1) Leonardo da Vinci – dibujando y escribiendo, se dice que a veces asomaba la lengua mientras hacía detalles finísimos en sus códices.

2) Vincent van Gogh – según cartas y relatos, mientras pintaba detalles de sus cuadros, su lengua salía ligeramente, especialmente en autorretratos y paisajes minuciosos.

3) Albert Einstein – famoso por la foto de la lengua afuera, pero colegas mencionaban que incluso en ecuaciones complicadas a veces hacía gestos con la boca cuando pensaba profundo.

4) Pianistas de alta precisión – muchos pianistas (como Arthur Rubinstein, según biógrafos) movían ligeramente la lengua mientras tocaban pasajes muy rápidos y complejos.

5) Flautistas y violinistas – la lengua se mueve casi inconscientemente como un “marcapasos” interno para coordinar dedos, respiración y flujo musical.

EL TOQUE DIVERTIDO

Sacar la lengua no es solo concentración: ¡es parte de nuestra historia humana! Cada trazo, cada nota, cada ecuación tiene un aliado silencioso… tu lengua.

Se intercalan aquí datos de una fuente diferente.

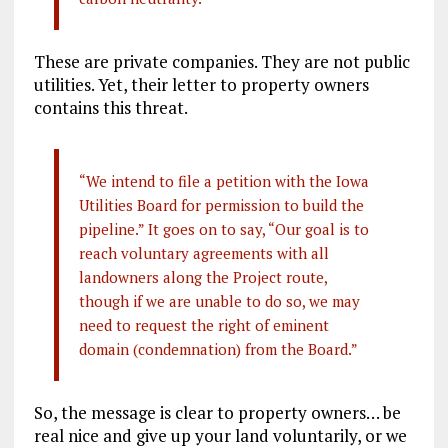
These are private companies. They are not public
utilities. Yet, their letter to property owners
contains this threat.
“We intend to file a petition with the Iowa
Utilities Board for permission to build the
pipeline.” It goes on to say, “Our goal is to
reach voluntary agreements with all
landowners along the Project route,
though if we are unable to do so, we may
need to request the right of eminent
domain (condemnation) from the Board.”
So, the message is clear to property owners… be
real nice and give up your land voluntarily, or we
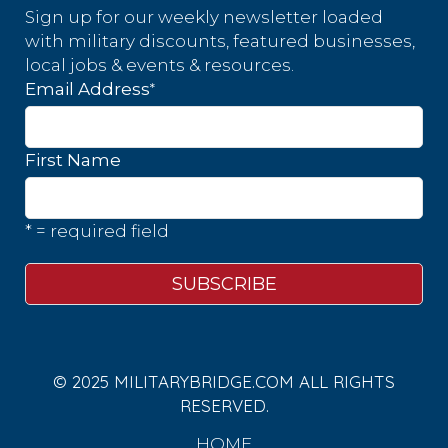
Sign up for our weekly newsletter loaded
with military discounts, featured businesses,
local jobs & events & resources.
*
Email Address
First Name
* = required field
© 2025 MILITARYBRIDGE.COM ALL RIGHTS
RESERVED.
HOME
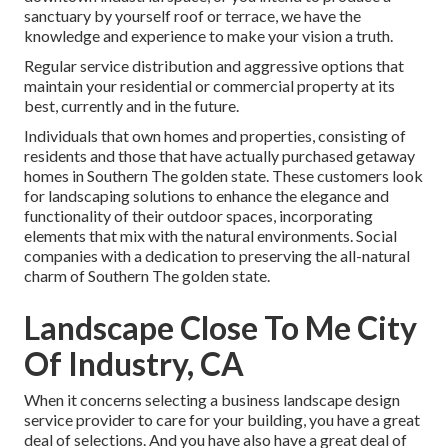
sanctuary by yourself roof or terrace, we have the
knowledge and experience to make your vision a truth.
Regular service distribution and aggressive options that
maintain your residential or commercial property at its
best, currently and in the future.
Individuals that own homes and properties, consisting of
residents and those that have actually purchased getaway
homes in Southern The golden state. These customers look
for landscaping solutions to enhance the elegance and
functionality of their outdoor spaces, incorporating
elements that mix with the natural environments. Social
companies with a dedication to preserving the all-natural
charm of Southern The golden state.
Landscape Close To Me City
Of Industry, CA
When it concerns selecting a business landscape design
service provider to care for your building, you have a great
deal of selections. And you have also have a great deal of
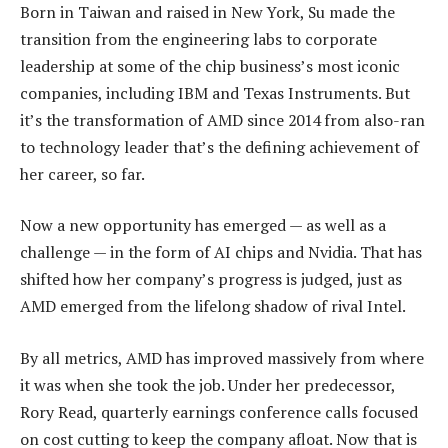
Born in Taiwan and raised in New York, Su made the
transition from the engineering labs to corporate
leadership at some of the chip business’s most iconic
companies, including IBM and Texas Instruments. But
it’s the transformation of AMD since 2014 from also-ran
to technology leader that’s the defining achievement of
her career, so far.
Now a new opportunity has emerged — as well as a
challenge — in the form of AI chips and Nvidia. That has
shifted how her company’s progress is judged, just as
AMD emerged from the lifelong shadow of rival Intel.
By all metrics, AMD has improved massively from where
it was when she took the job. Under her predecessor,
Rory Read, quarterly earnings conference calls focused
on cost cutting to keep the company afloat. Now that is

  • Incluso al resolver sudoku o matemáticas, aparece.
  • Es nuestro “emoji físico de concentración”.

LA CURIOSIDAD FINAL

Algunos científicos creen que mover la lengua ayuda a liberar recursos mentales, como si tu cuerpo dijera: “tranquilo, cerebro, yo te cubro”. ¡Genial, raro y totalmente humano!

En definitiva, la próxima vez que veas a alguien –o a vos mismo- con la lengua afuera en plena concentración, tal vez no sea torpeza: puede ser simplemente tu mente trabajando a fondo.

¿LO SABÍAS?

Y VOS CUANDO TE CONCENTRAS: ¿SACÁS TU LENGUA?